## Document passage:
===

If the Canadiens had stood pat, had ‘let the draft come to them’, and at #27 sorted through the best-available players and still chose a defenceman, even if Jarred was gone by then, they might have come up with John Merrill or Justin Faulk, who were available then and eventually picked early in the second round. And the Canadiens would have held on to their own second-rounder.
And if at that point toughness on the blue line was still a desired component to have, maybe it could have been picked up in the form of Radko Gudas in the second round.
Of course this is all revisionism, we can’t know what Trevor Timmins’ list looked like, who was on it, but the general concept of trading up, especially late in the first round, is at least demonstrably questionable. As the Sportsnet study shows, the value of a late-first is more akin to a third rounder in value than it is to a Top 5 pick.
Which goes a long way to explaining this examination of the 2010 draft for the Canadiens by Hockey’s Future.

===

## Data block:
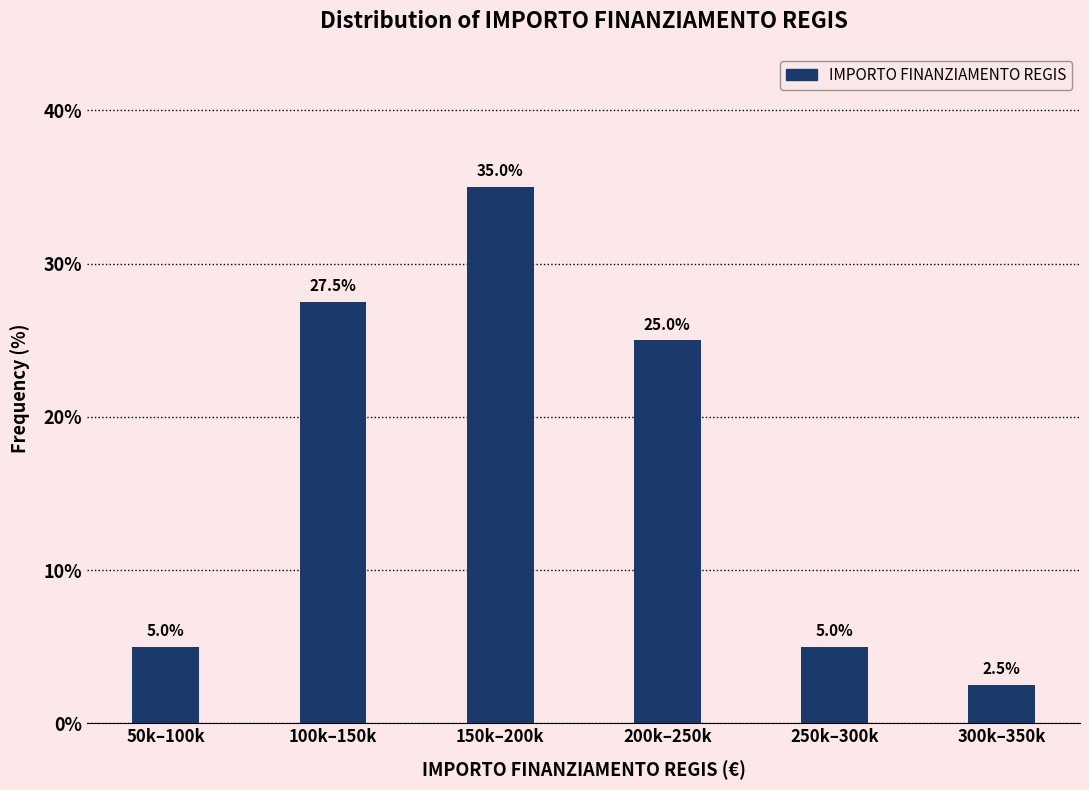

Reading left to right, list all the values displayed in this chart.

50k–100k=5.0	100k–150k=27.5	150k–200k=35.0	200k–250k=25.0	250k–300k=5.0	300k–350k=2.5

===

## Work to complete:
1 > In the Canadiens draft passage, what does the Sportsnet study say a late first-round pick is closer to in value?
2 > Reproduce part of the Canadiens draft passage word for word: begin at the words "If the Canadiens" and stop after "their own second-rounder.".
3 > Resume the Canadiens draft passage from where it stops.
The listing has no connection to the Canadiens draft passage.

## Responses in order:
1 > A third-round pick, rather than a Top 5 pick.

2 >
If the Canadiens had stood pat, had ‘let the draft come to them’, and at #27 sorted through the best-available players and still chose a defenceman, even if Jarred was gone by then, they might have come up with John Merrill or Justin Faulk, who were available then and eventually picked early in the second round. And the Canadiens would have held on to their own second-rounder.

3 >
And the missing pieces we’re looking for, the lack of forward talent notably on the Canadiens this season, the Top 6 guys, which should right now be coming from the 2008, 2009 and 2010 drafts. Sure, a whiff on a first-rounder hurts your draft, but a whiff compounded with fewer picks, a draft with only a late-first and then no picks until the fourth, really makes it hard to come up with the talent you’d like from every draft class.
So, as tempting as some of these prospects ranked highly by scouts may look from our lowly 26th draft slot, we have to remain strong, discipline, inure ourselves from the sirens song.
And if we get a chance, we do trade down, and amass more picks, more kicks at the can, more shots at the dart board.
We need to, with our 2015 draft pick collection missing a second and a fourth-rounder due to the (ultimately beneficial) trade for Jeff Petry with Edmonton.